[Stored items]
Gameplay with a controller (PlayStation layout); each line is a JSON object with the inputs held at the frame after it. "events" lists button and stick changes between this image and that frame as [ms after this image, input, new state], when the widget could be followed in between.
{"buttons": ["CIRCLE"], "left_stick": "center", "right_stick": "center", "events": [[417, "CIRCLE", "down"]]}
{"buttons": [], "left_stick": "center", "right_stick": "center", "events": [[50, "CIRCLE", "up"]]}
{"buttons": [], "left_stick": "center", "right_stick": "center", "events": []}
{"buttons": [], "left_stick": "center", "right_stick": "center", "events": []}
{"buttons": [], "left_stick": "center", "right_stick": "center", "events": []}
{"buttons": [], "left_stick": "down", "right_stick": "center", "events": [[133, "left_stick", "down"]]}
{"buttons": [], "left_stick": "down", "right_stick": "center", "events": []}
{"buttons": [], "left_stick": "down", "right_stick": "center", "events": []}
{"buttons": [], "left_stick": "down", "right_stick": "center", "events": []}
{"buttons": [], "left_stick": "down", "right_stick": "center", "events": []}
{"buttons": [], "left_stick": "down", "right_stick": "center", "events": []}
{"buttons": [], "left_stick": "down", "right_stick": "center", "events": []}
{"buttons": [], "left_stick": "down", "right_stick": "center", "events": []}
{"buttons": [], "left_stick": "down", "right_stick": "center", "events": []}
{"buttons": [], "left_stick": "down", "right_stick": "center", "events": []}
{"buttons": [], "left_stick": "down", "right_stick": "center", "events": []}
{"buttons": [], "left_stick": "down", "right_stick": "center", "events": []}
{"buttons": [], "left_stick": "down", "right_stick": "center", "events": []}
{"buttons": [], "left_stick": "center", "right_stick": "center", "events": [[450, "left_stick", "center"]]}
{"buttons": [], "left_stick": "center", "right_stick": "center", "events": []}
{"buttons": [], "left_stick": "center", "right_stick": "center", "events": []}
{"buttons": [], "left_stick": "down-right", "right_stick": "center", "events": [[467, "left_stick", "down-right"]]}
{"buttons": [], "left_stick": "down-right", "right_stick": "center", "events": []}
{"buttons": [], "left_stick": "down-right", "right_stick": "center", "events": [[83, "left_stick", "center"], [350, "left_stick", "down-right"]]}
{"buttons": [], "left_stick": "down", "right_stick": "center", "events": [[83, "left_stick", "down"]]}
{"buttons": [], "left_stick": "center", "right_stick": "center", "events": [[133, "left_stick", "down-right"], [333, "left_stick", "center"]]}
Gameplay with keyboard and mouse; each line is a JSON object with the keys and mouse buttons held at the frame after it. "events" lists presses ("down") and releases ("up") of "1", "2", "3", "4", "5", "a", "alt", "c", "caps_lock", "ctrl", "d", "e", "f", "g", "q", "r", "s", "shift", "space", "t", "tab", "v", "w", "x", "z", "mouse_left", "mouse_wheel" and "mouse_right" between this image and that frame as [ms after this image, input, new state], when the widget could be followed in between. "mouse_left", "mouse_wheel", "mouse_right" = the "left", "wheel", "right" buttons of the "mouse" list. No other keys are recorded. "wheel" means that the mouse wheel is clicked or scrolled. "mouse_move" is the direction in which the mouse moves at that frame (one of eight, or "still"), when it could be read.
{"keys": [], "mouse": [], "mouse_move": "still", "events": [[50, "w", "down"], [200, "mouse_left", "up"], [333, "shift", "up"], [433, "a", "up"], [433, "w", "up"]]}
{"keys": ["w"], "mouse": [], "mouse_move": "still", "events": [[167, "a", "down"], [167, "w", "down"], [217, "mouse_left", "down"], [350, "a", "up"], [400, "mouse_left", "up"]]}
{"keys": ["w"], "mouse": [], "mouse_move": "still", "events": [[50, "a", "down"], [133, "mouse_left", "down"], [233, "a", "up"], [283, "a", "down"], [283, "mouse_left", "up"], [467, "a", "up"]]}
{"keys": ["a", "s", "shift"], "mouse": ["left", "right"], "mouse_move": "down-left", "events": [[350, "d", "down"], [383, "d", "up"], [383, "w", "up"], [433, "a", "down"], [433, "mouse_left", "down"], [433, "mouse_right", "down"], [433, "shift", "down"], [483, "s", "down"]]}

WHAT YOU SHOULD DO:
The data is to be given again in full, with every line exact.

RESPONSE BELOW:
Gameplay with a controller (PlayStation layout); each line is a JSON object with the inputs held at the frame after it. "events" lists button and stick changes between this image and that frame as [ms after this image, input, new state], when the widget could be followed in between.
{"buttons": ["CIRCLE"], "left_stick": "center", "right_stick": "center", "events": [[417, "CIRCLE", "down"]]}
{"buttons": [], "left_stick": "center", "right_stick": "center", "events": [[50, "CIRCLE", "up"]]}
{"buttons": [], "left_stick": "center", "right_stick": "center", "events": []}
{"buttons": [], "left_stick": "center", "right_stick": "center", "events": []}
{"buttons": [], "left_stick": "center", "right_stick": "center", "events": []}
{"buttons": [], "left_stick": "down", "right_stick": "center", "events": [[133, "left_stick", "down"]]}
{"buttons": [], "left_stick": "down", "right_stick": "center", "events": []}
{"buttons": [], "left_stick": "down", "right_stick": "center", "events": []}
{"buttons": [], "left_stick": "down", "right_stick": "center", "events": []}
{"buttons": [], "left_stick": "down", "right_stick": "center", "events": []}
{"buttons": [], "left_stick": "down", "right_stick": "center", "events": []}
{"buttons": [], "left_stick": "down", "right_stick": "center", "events": []}
{"buttons": [], "left_stick": "down", "right_stick": "center", "events": []}
{"buttons": [], "left_stick": "down", "right_stick": "center", "events": []}
{"buttons": [], "left_stick": "down", "right_stick": "center", "events": []}
{"buttons": [], "left_stick": "down", "right_stick": "center", "events": []}
{"buttons": [], "left_stick": "down", "right_stick": "center", "events": []}
{"buttons": [], "left_stick": "down", "right_stick": "center", "events": []}
{"buttons": [], "left_stick": "center", "right_stick": "center", "events": [[450, "left_stick", "center"]]}
{"buttons": [], "left_stick": "center", "right_stick": "center", "events": []}
{"buttons": [], "left_stick": "center", "right_stick": "center", "events": []}
{"buttons": [], "left_stick": "down-right", "right_stick": "center", "events": [[467, "left_stick", "down-right"]]}
{"buttons": [], "left_stick": "down-right", "right_stick": "center", "events": []}
{"buttons": [], "left_stick": "down-right", "right_stick": "center", "events": [[83, "left_stick", "center"], [350, "left_stick", "down-right"]]}
{"buttons": [], "left_stick": "down", "right_stick": "center", "events": [[83, "left_stick", "down"]]}
{"buttons": [], "left_stick": "center", "right_stick": "center", "events": [[133, "left_stick", "down-right"], [333, "left_stick", "center"]]}
Gameplay with keyboard and mouse; each line is a JSON object with the keys and mouse buttons held at the frame after it. "events" lists presses ("down") and releases ("up") of "1", "2", "3", "4", "5", "a", "alt", "c", "caps_lock", "ctrl", "d", "e", "f", "g", "q", "r", "s", "shift", "space", "t", "tab", "v", "w", "x", "z", "mouse_left", "mouse_wheel" and "mouse_right" between this image and that frame as [ms after this image, input, new state], when the widget could be followed in between. "mouse_left", "mouse_wheel", "mouse_right" = the "left", "wheel", "right" buttons of the "mouse" list. No other keys are recorded. "wheel" means that the mouse wheel is clicked or scrolled. "mouse_move" is the direction in which the mouse moves at that frame (one of eight, or "still"), when it could be read.
{"keys": [], "mouse": [], "mouse_move": "still", "events": [[50, "w", "down"], [200, "mouse_left", "up"], [333, "shift", "up"], [433, "a", "up"], [433, "w", "up"]]}
{"keys": ["w"], "mouse": [], "mouse_move": "still", "events": [[167, "a", "down"], [167, "w", "down"], [217, "mouse_left", "down"], [350, "a", "up"], [400, "mouse_left", "up"]]}
{"keys": ["w"], "mouse": [], "mouse_move": "still", "events": [[50, "a", "down"], [133, "mouse_left", "down"], [233, "a", "up"], [283, "a", "down"], [283, "mouse_left", "up"], [467, "a", "up"]]}
{"keys": ["a", "s", "shift"], "mouse": ["left", "right"], "mouse_move": "down-left", "events": [[350, "d", "down"], [383, "d", "up"], [383, "w", "up"], [433, "a", "down"], [433, "mouse_left", "down"], [433, "mouse_right", "down"], [433, "shift", "down"], [483, "s", "down"]]}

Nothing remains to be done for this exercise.